** Opening Data for analysis block **
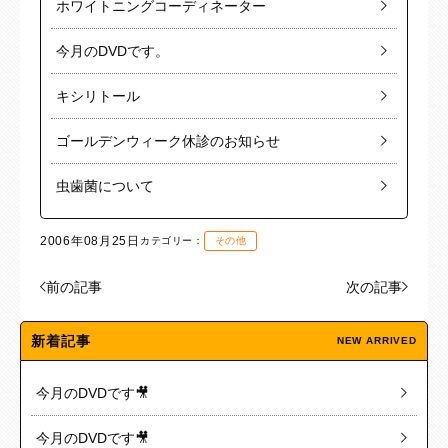
ホワイトニングコーディネーター
今月のDVDです。
キシリトール
ゴールデンウィーク休診のお知らせ
虫歯菌について
2006年08月25日
カテゴリー：
その他
前の記事
次の記事
新着記事
NEW ARRIVED
今月のDVDです🎥
今月のDVDです🎥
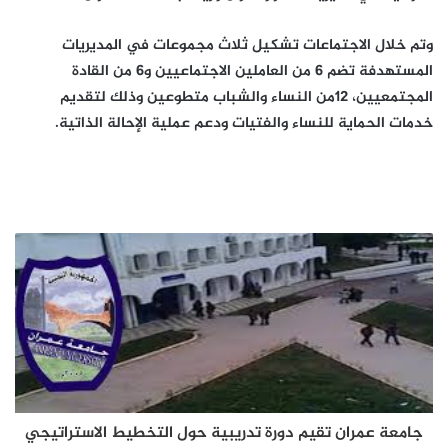
وتم خلال الاجتماعات تشكيل ثلاث مجموعات في المديريات
المستهدفة تضم 6 من العاملين الاجتماعيين و6 من القادة
المجتمعيين، 12من النساء والشباب متطوعين وذلك لتقديم
خدمات الحماية للنساء والفتيات ودعم عملية الإحالة الذاتية.
جامعة عمران تقيم دورة تدريبية حول التخطيط الاستراتيجي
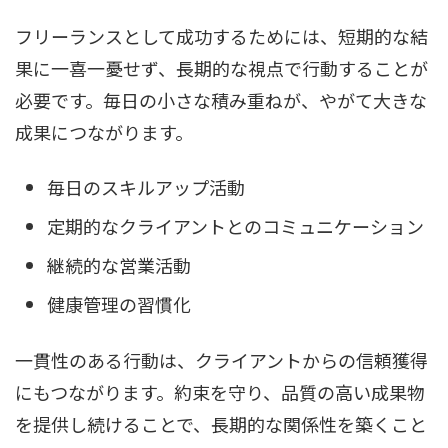
フリーランスとして成功するためには、短期的な結
果に一喜一憂せず、長期的な視点で行動することが
必要です。毎日の小さな積み重ねが、やがて大きな
成果につながります。
毎日のスキルアップ活動
定期的なクライアントとのコミュニケーション
継続的な営業活動
健康管理の習慣化
一貫性のある行動は、クライアントからの信頼獲得
にもつながります。約束を守り、品質の高い成果物
を提供し続けることで、長期的な関係性を築くこと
** Closing Data for analysis block **
What the exercise asks:
Return every record exactly, without the pictures.

Exercise result:
ホワイトニングコーディネーター
今月のDVDです。
キシリトール
ゴールデンウィーク休診のお知らせ
虫歯菌について
2006年08月25日
カテゴリー：
その他
前の記事
次の記事
新着記事
NEW ARRIVED
今月のDVDです🎥
今月のDVDです🎥
وتم خلال الاجتماعات تشكيل ثلاث مجموعات في المديريات
المستهدفة تضم 6 من العاملين الاجتماعيين و6 من القادة
المجتمعيين، 12من النساء والشباب متطوعين وذلك لتقديم
خدمات الحماية للنساء والفتيات ودعم عملية الإحالة الذاتية.
جامعة عمران تقيم دورة تدريبية حول التخطيط الاستراتيجي
フリーランスとして成功するためには、短期的な結
果に一喜一憂せず、長期的な視点で行動することが
必要です。毎日の小さな積み重ねが、やがて大きな
成果につながります。
毎日のスキルアップ活動
定期的なクライアントとのコミュニケーション
継続的な営業活動
健康管理の習慣化
一貫性のある行動は、クライアントからの信頼獲得
にもつながります。約束を守り、品質の高い成果物
を提供し続けることで、長期的な関係性を築くこと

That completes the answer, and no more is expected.